The names of elements in the periodic table—like lithium or beryllium—may not mean much to you today, but they are seared in your memory. Naming an element, then, is creating history.

On Dec. 30, scientists in the US, Russia, and Japan were given rights to suggest the names of the final four elements on the periodic table. But before they suggest names, they will have to familiarize themselves with some strange rules that find roots in the history of discovering new elements.

As early as 1782—nearly 100 years before the modern periodic table was created—chemists realized the need for “a constant method of denomination” for these fundamental blocks of the universe. As the number of elements of began increasing, it became necessary that their names were unique and easy to remember.

After many debates and conferences, the International Union for Pure and Applied Chemistry (IUPAC) was created in 1919 to enforce standards in chemistry, including rules for naming of elements and compounds. Once established, all seemed well.

Until the Cold War.

By the 1940s, all the naturally existing elements on Earth had been discovered. Each of them had a unique number of protons in the nucleus. But the complex rules of quantum chemistry predicted that more elements should exist. If we can’t find them on Earth, scientists thought, perhaps we need to create them. The solution seemed simple: inject more protons into the nucleus of an already existing element. If the proton sticks, at least for a while, it would be considered a new element.

Two groups of scientists, one in the US and one in the Soviet Union began furiously working on creating these “synthetic elements.” IUPAC decided in 1947 that the naming rights would go to the team that definitively showed the existence of a new element, as long as an IUPAC committee also approved it. The already fierce competition between the two countries became even more intense.

In fact, in the history of chemistry, some refer to the period between the 1960s and 1990s as the “Transfermium Wars,” where trans stands for “after” element 100 (fermium). For three decades, scientists fought a war of words over the naming of elements 104 to 109. Russian, US, and German scientists had discovered some of these elements at nearly the same time, and they had their own preferences for what the elements should be called.
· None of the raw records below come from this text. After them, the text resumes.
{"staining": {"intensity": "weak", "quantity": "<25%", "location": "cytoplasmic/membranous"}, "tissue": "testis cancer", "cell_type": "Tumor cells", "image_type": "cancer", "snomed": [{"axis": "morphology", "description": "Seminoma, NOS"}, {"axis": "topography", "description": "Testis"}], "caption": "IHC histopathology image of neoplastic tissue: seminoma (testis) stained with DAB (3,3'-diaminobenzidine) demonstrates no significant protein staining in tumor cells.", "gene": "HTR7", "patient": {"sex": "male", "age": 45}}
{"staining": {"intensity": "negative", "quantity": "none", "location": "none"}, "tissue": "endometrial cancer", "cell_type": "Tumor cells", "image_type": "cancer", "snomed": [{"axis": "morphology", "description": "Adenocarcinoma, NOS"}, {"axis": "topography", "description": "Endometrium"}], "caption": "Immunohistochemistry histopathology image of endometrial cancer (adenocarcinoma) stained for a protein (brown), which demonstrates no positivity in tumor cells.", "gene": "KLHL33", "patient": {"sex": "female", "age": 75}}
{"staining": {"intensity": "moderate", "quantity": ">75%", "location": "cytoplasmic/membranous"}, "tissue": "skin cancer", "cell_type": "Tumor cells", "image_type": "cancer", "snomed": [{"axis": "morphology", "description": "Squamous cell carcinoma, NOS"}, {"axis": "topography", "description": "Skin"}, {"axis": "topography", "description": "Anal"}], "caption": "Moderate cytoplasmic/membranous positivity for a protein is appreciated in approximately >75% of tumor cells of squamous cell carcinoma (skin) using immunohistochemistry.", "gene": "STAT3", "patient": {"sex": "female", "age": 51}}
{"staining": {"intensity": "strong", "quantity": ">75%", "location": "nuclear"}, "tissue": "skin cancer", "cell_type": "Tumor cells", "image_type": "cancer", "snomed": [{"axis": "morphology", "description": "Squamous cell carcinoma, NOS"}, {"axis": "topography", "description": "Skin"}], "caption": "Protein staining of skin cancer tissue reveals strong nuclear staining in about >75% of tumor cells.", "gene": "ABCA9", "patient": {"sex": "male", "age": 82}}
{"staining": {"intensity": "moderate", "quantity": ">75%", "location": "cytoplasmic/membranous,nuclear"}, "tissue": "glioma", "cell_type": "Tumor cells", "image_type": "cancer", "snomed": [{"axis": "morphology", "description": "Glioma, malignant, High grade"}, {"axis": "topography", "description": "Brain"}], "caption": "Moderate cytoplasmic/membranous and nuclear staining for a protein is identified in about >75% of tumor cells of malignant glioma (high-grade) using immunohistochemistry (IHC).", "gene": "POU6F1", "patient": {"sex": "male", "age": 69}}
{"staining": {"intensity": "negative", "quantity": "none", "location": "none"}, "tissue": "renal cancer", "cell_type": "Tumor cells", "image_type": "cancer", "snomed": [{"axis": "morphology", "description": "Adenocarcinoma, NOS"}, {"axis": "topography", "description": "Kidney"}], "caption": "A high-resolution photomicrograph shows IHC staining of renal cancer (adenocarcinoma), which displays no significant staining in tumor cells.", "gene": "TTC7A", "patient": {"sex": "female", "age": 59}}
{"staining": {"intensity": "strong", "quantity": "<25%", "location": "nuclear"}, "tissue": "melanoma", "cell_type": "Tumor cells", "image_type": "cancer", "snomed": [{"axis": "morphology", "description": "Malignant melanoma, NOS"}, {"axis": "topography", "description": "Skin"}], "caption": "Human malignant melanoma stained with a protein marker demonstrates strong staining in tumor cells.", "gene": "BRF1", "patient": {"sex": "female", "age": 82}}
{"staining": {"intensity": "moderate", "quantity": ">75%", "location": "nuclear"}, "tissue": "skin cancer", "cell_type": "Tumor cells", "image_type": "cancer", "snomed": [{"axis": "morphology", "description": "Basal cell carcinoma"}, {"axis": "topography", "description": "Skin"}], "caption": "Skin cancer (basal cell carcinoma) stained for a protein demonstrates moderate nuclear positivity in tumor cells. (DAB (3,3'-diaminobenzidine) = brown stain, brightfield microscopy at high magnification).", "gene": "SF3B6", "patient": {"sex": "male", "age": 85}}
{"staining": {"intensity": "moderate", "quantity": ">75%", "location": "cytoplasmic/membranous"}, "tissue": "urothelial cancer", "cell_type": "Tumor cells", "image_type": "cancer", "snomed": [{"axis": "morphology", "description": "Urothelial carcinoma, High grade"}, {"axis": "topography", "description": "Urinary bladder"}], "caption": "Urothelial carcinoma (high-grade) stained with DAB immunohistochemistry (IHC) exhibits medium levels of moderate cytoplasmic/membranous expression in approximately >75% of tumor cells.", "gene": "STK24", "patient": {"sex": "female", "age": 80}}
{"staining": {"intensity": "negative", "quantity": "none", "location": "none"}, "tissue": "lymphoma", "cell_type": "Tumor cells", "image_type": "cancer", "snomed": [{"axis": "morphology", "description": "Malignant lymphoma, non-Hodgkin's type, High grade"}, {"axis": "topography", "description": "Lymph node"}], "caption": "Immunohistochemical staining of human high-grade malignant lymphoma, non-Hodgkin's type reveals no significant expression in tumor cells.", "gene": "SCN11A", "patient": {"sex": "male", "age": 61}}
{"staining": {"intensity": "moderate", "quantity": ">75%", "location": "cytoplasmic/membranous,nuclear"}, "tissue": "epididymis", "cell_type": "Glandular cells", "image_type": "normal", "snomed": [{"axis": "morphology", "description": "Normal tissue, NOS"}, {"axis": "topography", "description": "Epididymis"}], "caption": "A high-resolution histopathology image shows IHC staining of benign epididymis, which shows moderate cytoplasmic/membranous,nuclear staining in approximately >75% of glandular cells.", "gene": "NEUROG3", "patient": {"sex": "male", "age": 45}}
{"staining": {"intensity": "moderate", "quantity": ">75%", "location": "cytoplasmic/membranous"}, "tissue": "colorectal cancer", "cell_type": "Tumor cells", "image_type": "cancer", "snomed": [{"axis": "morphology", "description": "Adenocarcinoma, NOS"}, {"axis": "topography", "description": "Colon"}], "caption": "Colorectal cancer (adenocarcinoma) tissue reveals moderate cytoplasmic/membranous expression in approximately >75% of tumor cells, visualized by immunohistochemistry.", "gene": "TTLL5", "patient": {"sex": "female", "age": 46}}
IUPAC stepped in to resolve the feud in 1997: elements 104 and 106 went to the Americans; elements 105 and 107 went to the Russians; and elements 108 and 109 went to the Germans. In doing so, however, it created another layer of complexity. Wilhem Koppenol, a chemist at ETH Zurich, explains IUPAC’s recommendations for naming elements that—following the drama of 1997—were put in place in 2002:

  • After IUPAC decides who deserves the credit for the discovery, the discoverers receive the right to suggest a name.
  • It is desirable that the names of elements in different languages differ as little as possible.
  • In keeping with tradition, elements are named after a mythological concept or character (including an astronomical object); a mineral, or similar substance; a place or geographical region; a property of the element; or a scientist.
  • The names of new element should end in “-ium.” (A 2015 proposal wants names of elements 117 and 118 to have different endings, “-ine” and “-on” respectively.)
  • Once the discovery of the element is confirmed and before its name is approved, the element will be referred to by its number (element 118) or a provisional name (ununoctium).
  • The final name is dependent on the IUPAC’s approval, and IUPAC has the right to disregard the discoverer.
  • To make matters just a little complicated, “when a name has been in unofficial use for a particular element, but a different name is ultimately chosen for that element, then the first name cannot be transferred for use for another element.”

Even if these are followed, naming an element can sometimes take more than a decade. So even though the seventh row of the periodic table is now complete, it won’t be many years before we see the last of the unun-named elements gone.